Figure 11 : Ajustement linéaire de la résistance aux dimensions de l’échantillon. Exemple de graphique pour le R mesuré à 200 °C en trois étapes de fraisage avec différentes dimensions de lamelles (Tableau 1). La pente de la courbe ajustée correspond à ρ. Veuillez cliquer ici pour voir une version agrandie de cette figure.
Le même graphique et l’ajustement linéaire sont effectués pour chaque température lors des étapes de refroidissement, où le R mesuré est reproductible. Les pentes et les interceptions des points de données ajustés retournent respectivement ρ et la résistance combinée Rc (équation 3). Comme illustré à la Figure 12, ρ et Rc peuvent être déterminés en fonction de la température.

Figure 12 : Exemple de résistivité électrique. Graphiques de la résistivité électrique ρ et de la résistance combinée Rc tels que définis dans l’équation 4. Veuillez cliquer ici pour voir une version agrandie de cette figurine.
À mesure que la température augmente, ρ passe également de 8,8 μΩ∙m à 21 °C à 9,9 μΩ∙m à 200 °C. Cela est attendu pour un semi-conducteur dégénéré et correspond aux mesures de Zn4Sb 349. On observe que la Rc augmente d’environ 150 Ω à 21 °C à 178 Ω à 200 °C, ce qui est également attendu pour les métaux et les semi-conducteurs dégénérés.
Lors des mesures électriques, la microstructure de l’échantillon après la dernière étape d’amincissement (épaisseur de 0,2 μm) a été observée à l’aide d’un dispositif MET fonctionnant en mode STEM (Figure 13A). La microstructure est restée stable pendant la plage de température (21 °C à 300 °C) des mesures de résistivité. La taille moyenne des grains de l’échantillonZn 4Sb3 reste de 300 nm après les cycles de chauffage-refroidissement jusqu’à 300 °C (Figure 9A).

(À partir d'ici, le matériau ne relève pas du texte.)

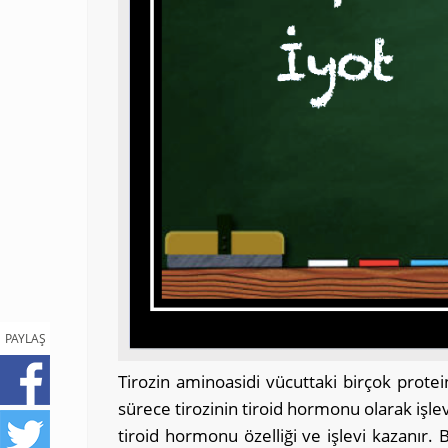
PAYLAŞ
Tirozin aminoasidi vücuttaki birçok protein
sürece tirozinin tiroid hormonu olarak işle
tiroid hormonu özelliği ve işlevi kazanır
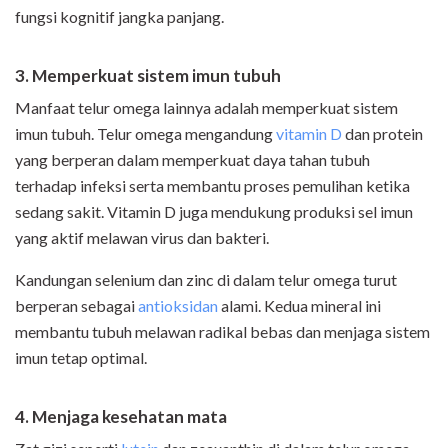
fungsi kognitif jangka panjang.
3. Memperkuat sistem imun tubuh
Manfaat telur omega lainnya adalah memperkuat sistem
imun tubuh. Telur omega mengandung
vitamin D
dan protein
yang berperan dalam memperkuat daya tahan tubuh
terhadap infeksi serta membantu proses pemulihan ketika
sedang sakit. Vitamin D juga mendukung produksi sel imun
yang aktif melawan virus dan bakteri.
Kandungan selenium dan zinc di dalam telur omega turut
berperan sebagai
antioksidan
alami. Kedua mineral ini
membantu tubuh melawan radikal bebas dan menjaga sistem
imun tetap optimal.
4. Menjaga kesehatan mata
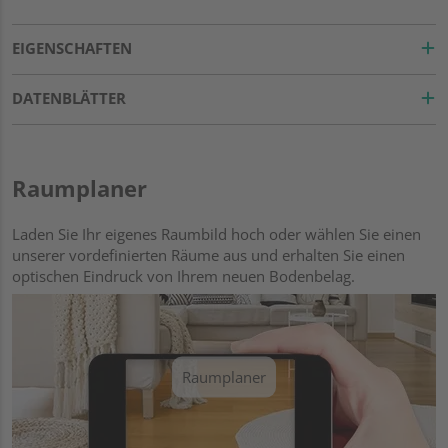
EIGENSCHAFTEN
DATENBLÄTTER
Raumplaner
Laden Sie Ihr eigenes Raumbild hoch oder wählen Sie einen
unserer vordefinierten Räume aus und erhalten Sie einen
optischen Eindruck von Ihrem neuen Bodenbelag.
Raumplaner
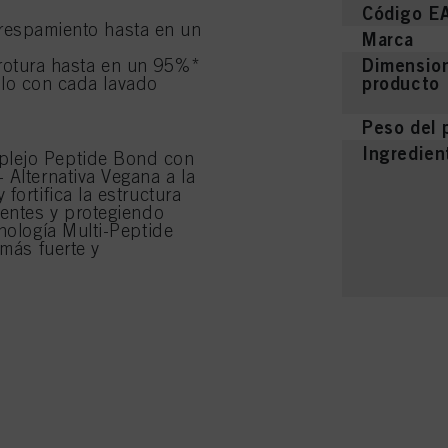
Código E
crespamiento hasta en un
Marca
Dimension
 rotura hasta en un 95%*
producto
llo con cada lavado
Peso del 
Ingredien
plejo Peptide Bond con
 Alternativa Vegana a la
fortifica la estructura
tentes y protegiendo
nología Multi-Peptide
 más fuerte y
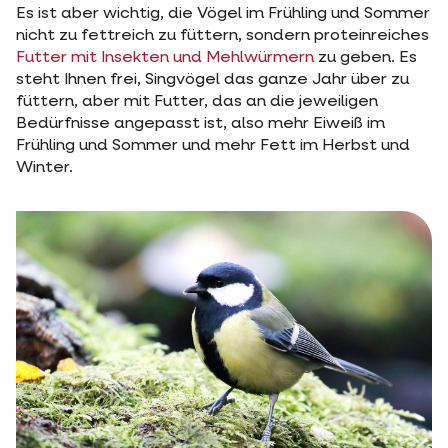
Es ist aber wichtig, die Vögel im Frühling und Sommer
nicht zu fettreich zu füttern, sondern proteinreiches
Futter mit Insekten und Mehlwürmern
zu geben. Es
steht Ihnen frei, Singvögel das ganze Jahr über zu
füttern, aber mit Futter, das an die jeweiligen
Bedürfnisse angepasst ist, also mehr Eiweiß im
Frühling und Sommer und mehr Fett im Herbst und
Winter.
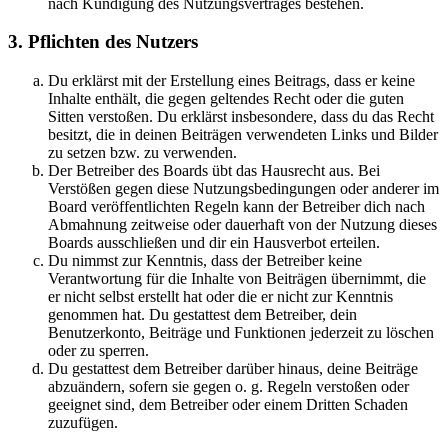
nach Kündigung des Nutzungsvertrages bestehen.
3. Pflichten des Nutzers
Du erklärst mit der Erstellung eines Beitrags, dass er keine
Inhalte enthält, die gegen geltendes Recht oder die guten
Sitten verstoßen. Du erklärst insbesondere, dass du das Recht
besitzt, die in deinen Beiträgen verwendeten Links und Bilder
zu setzen bzw. zu verwenden.
Der Betreiber des Boards übt das Hausrecht aus. Bei
Verstößen gegen diese Nutzungsbedingungen oder anderer im
Board veröffentlichten Regeln kann der Betreiber dich nach
Abmahnung zeitweise oder dauerhaft von der Nutzung dieses
Boards ausschließen und dir ein Hausverbot erteilen.
Du nimmst zur Kenntnis, dass der Betreiber keine
Verantwortung für die Inhalte von Beiträgen übernimmt, die
er nicht selbst erstellt hat oder die er nicht zur Kenntnis
genommen hat. Du gestattest dem Betreiber, dein
Benutzerkonto, Beiträge und Funktionen jederzeit zu löschen
oder zu sperren.
Du gestattest dem Betreiber darüber hinaus, deine Beiträge
abzuändern, sofern sie gegen o. g. Regeln verstoßen oder
geeignet sind, dem Betreiber oder einem Dritten Schaden
zuzufügen.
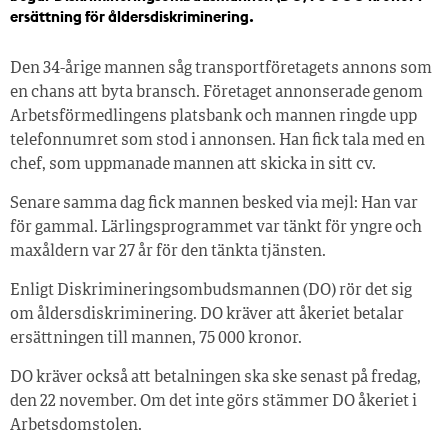
ersättning för åldersdiskriminering.
Den 34-årige mannen såg transportföretagets annons som
en chans att byta bransch. Företaget annonserade genom
Arbetsförmedlingens platsbank och mannen ringde upp
telefonnumret som stod i annonsen. Han fick tala med en
chef, som uppmanade mannen att skicka in sitt cv.
Senare samma dag fick mannen besked via mejl: Han var
för gammal. Lärlingsprogrammet var tänkt för yngre och
maxåldern var 27 år för den tänkta tjänsten.
Enligt Diskrimineringsombudsmannen (DO) rör det sig
om åldersdiskriminering. DO kräver att åkeriet betalar
ersättningen till mannen, 75 000 kronor.
DO kräver också att betalningen ska ske senast på fredag,
den 22 november. Om det inte görs stämmer DO åkeriet i
Arbetsdomstolen.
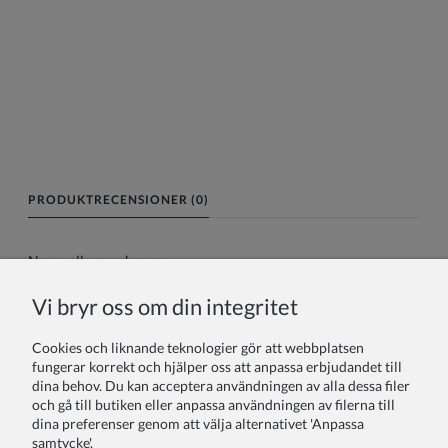
PRODUKTRECENSIONER (0)
Namn eller smeknamn:
Vi bryr oss om din integritet
Din recension:
Cookies och liknande teknologier gör att webbplatsen
fungerar korrekt och hjälper oss att anpassa erbjudandet till
dina behov. Du kan acceptera användningen av alla dessa filer
och gå till butiken eller anpassa användningen av filerna till
dina preferenser genom att välja alternativet 'Anpassa
samtycke'.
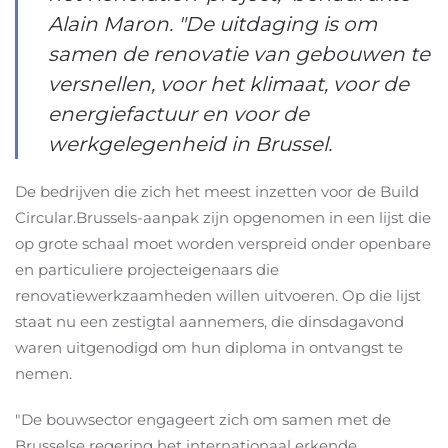
Alain Maron. "De uitdaging is om
samen de renovatie van gebouwen te
versnellen, voor het klimaat, voor de
energiefactuur en voor de
werkgelegenheid in Brussel.
De bedrijven die zich het meest inzetten voor de Build
Circular.Brussels-aanpak zijn opgenomen in een lijst die
op grote schaal moet worden verspreid onder openbare
en particuliere projecteigenaars die
renovatiewerkzaamheden willen uitvoeren. Op die lijst
staat nu een zestigtal aannemers, die dinsdagavond
waren uitgenodigd om hun diploma in ontvangst te
nemen.
"De bouwsector engageert zich om samen met de
Brusselse regering het internationaal erkende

Figure 13 : Microstructure et composition. (A) Micrographies annulaires en champ clair (STEM) de l’échantillonZn 4Sb3 avant et après les cycles de chauffage-refroidissement jusqu’à 300 °C, (B) spectre EDS intégré de la lamelle, et (C) cartes élémentaires montrant la distribution homogène de Zn et Sb. Veuillez cliquer ici pour voir une version agrandie de cette figure.
Comme montré à la Figure 13B, le spectre total de la spectroscopie à dispersion d’énergie (EDS) montre des pics clairs de Zn et Sb. Les cartes élémentaires de la Figure 13C montrent une distribution homogène de Zn et Sb. La quantification élémentaire donne 56,6 à Zn et 43,4 % Sb, correspondant à la composition nominale de Zn4Sb3 (57,1 à Zn, 42,9 à Sb). Grâce à cette procédure d’opérando, il est possible de suivre l’évolution microstructurale de l’échantillon sous chauffage et biaisage électrique, et cela correspond aux mesures sur les propriétés des matériaux ρ.